“It is a sad day in America when the agency that exists to protect investors decides instead to protect industry profits above investors’ best interests,” said Dennis Kelleher, president and CEO of Better Markets, at the press conference.

The PIABA and CFA noted these key deficiencies in Reg BI:

  • The standard will not actually require brokers to act in their customers’ best interest;
  • The standard will not prevent brokers from placing their own interests ahead of customers’ interests. Brokers will continue to be permitted to have conflicts that threaten their ability to act in a customer’s best interests.
  • The standard will apply on a transaction-by-transaction basis regardless of the nature of the relationship between the broker and customer. Brokers will not be required to monitor customer accounts to ensure investments remain on track, something that most investors reasonably expect their brokers to be doing. 
  • In a weakening of investment advisor fiduciary standards, advisors will be able to satisfy the standard through disclosure alone, allowing them to place their interests ahead of their clients’ interests.
  • The disclosures will be confusing and will not help investors make informed decisions.
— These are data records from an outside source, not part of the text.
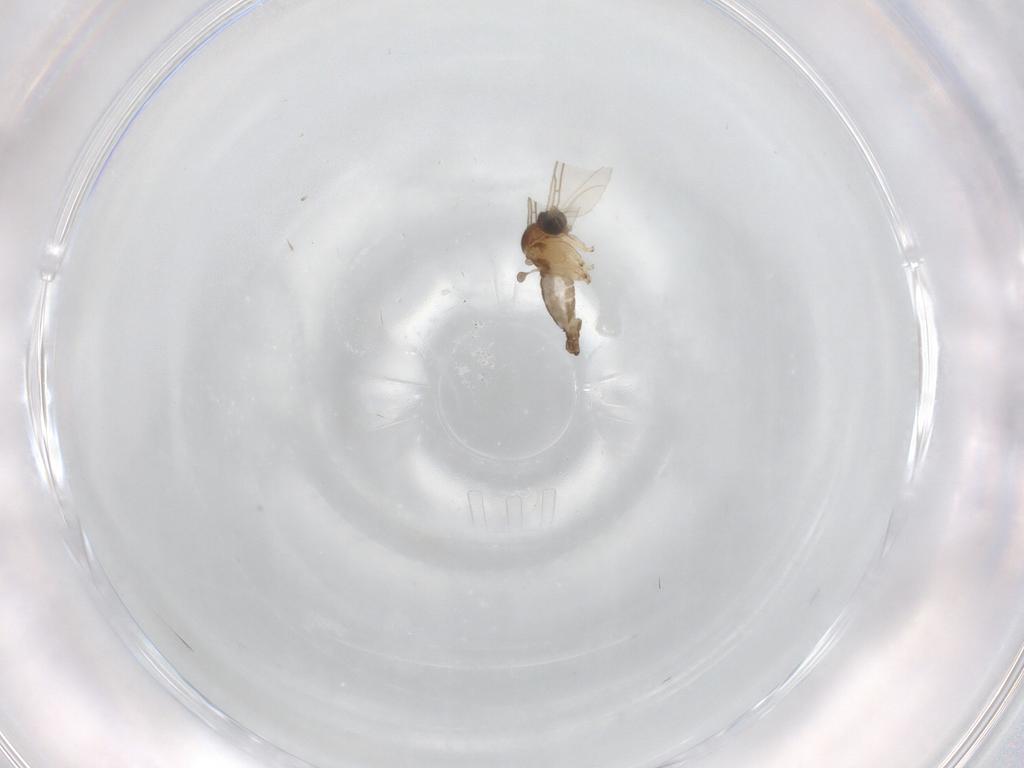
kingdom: Animalia
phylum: Arthropoda
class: Insecta
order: Diptera
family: Sciaridae
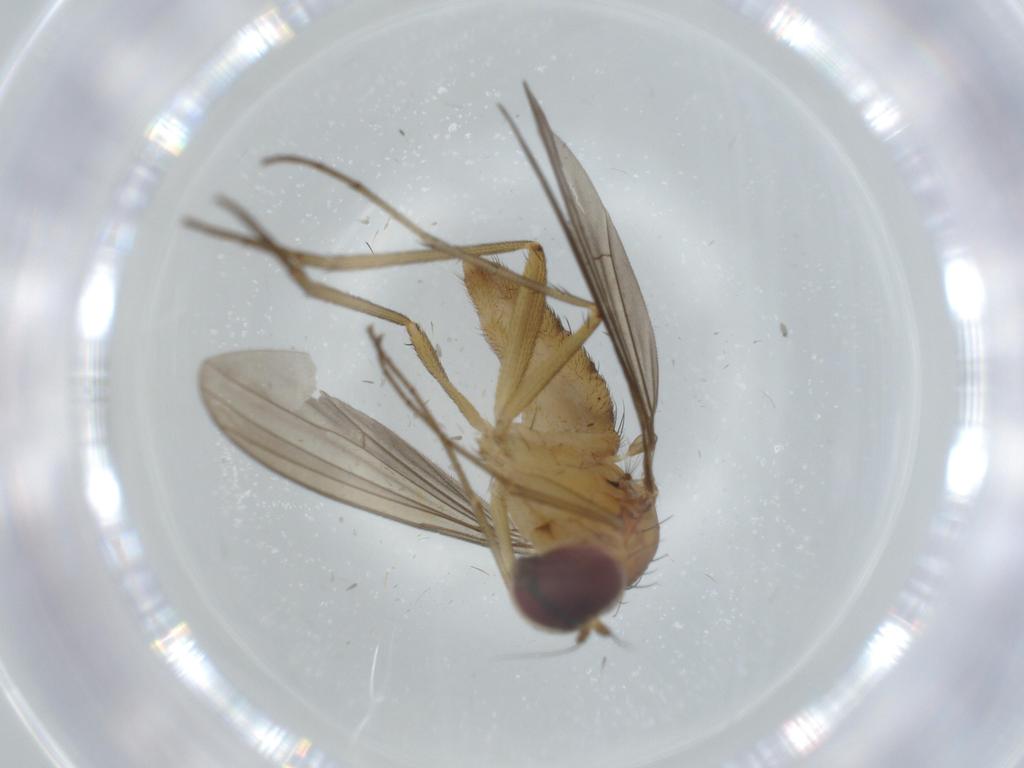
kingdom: Animalia
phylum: Arthropoda
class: Insecta
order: Diptera
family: Dolichopodidae
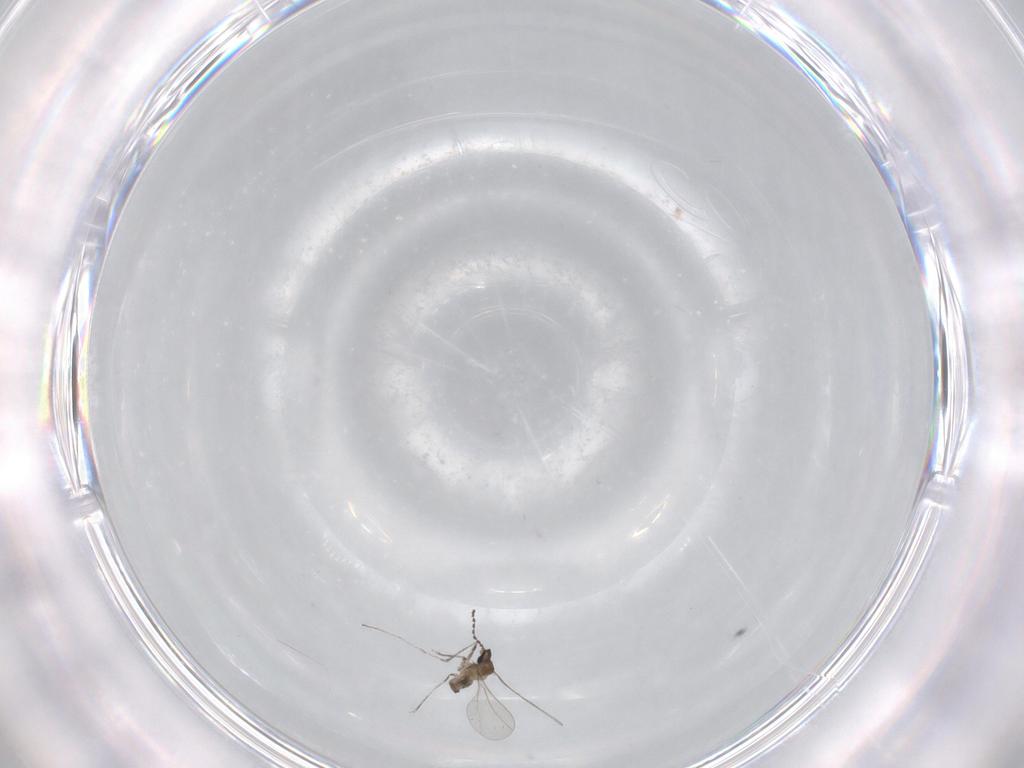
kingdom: Animalia
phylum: Arthropoda
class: Insecta
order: Diptera
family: Cecidomyiidae
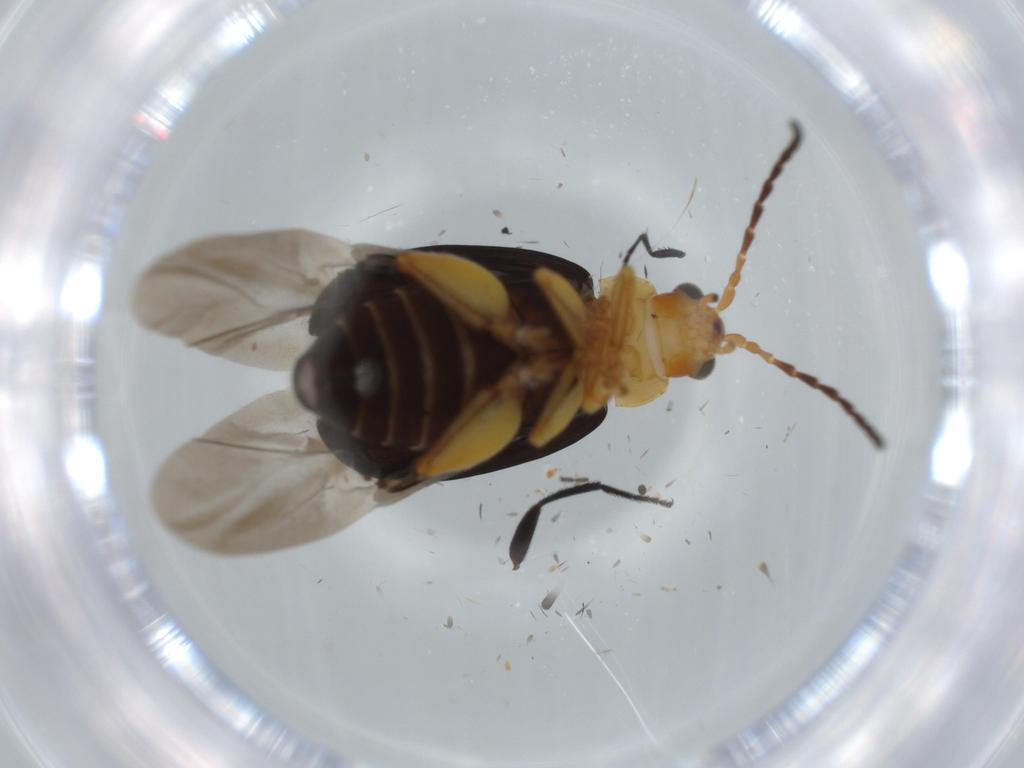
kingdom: Animalia
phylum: Arthropoda
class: Insecta
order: Coleoptera
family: Chrysomelidae
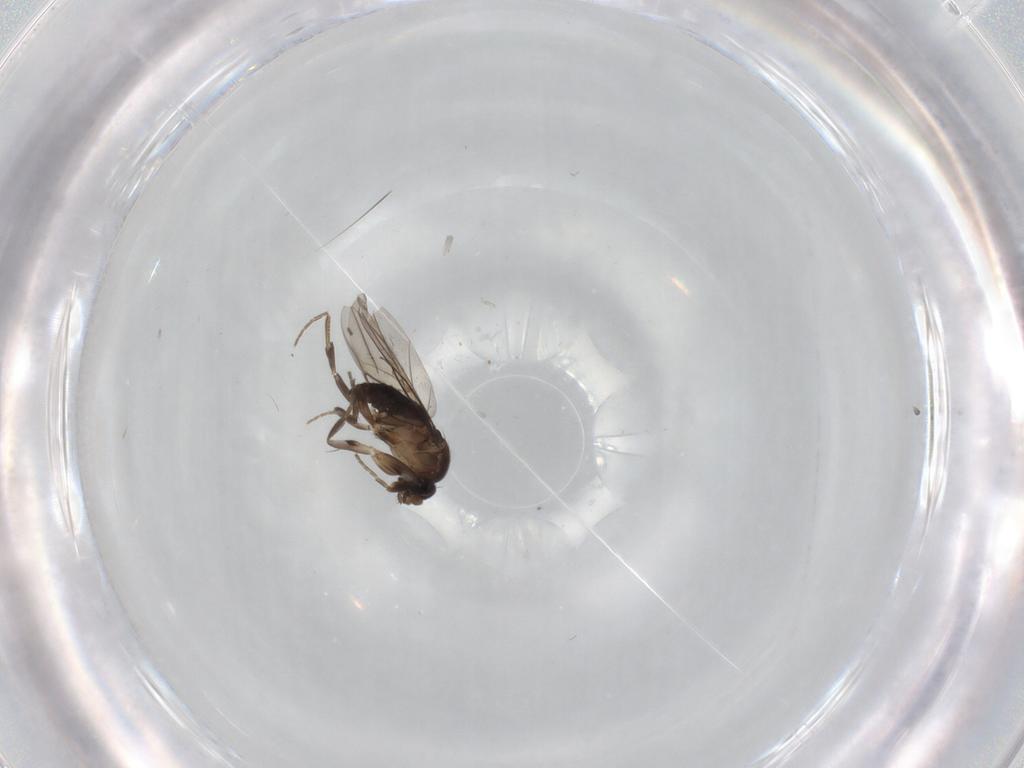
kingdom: Animalia
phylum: Arthropoda
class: Insecta
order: Diptera
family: Phoridae
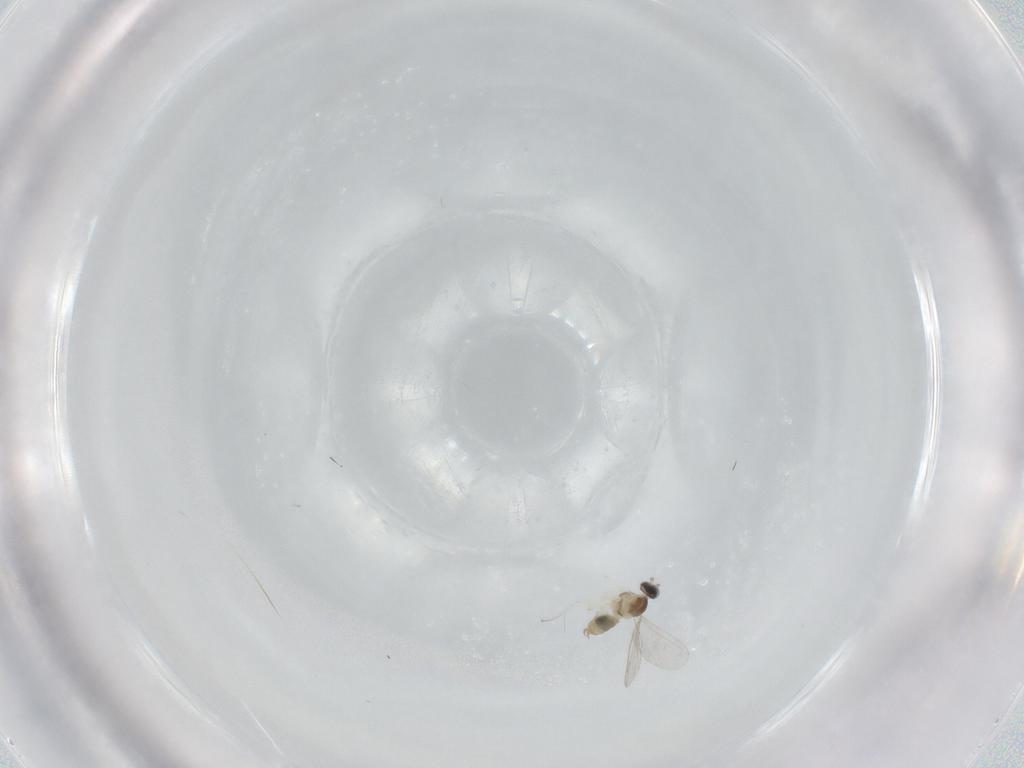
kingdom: Animalia
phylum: Arthropoda
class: Insecta
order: Diptera
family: Cecidomyiidae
Roper said, “Congress gave the SEC all the authority it needs to adopt a strong, pro-investor standard for brokers and advisors, and [Clayton] made a deliberate choice not to use that authority.” She added that Clayton refused to acknowledge his broad authority or the need for greater investor protections during meetings with the consumer advocate.

CFA is creating a campaign and tools to help investors continue to protect themselves, Roper said.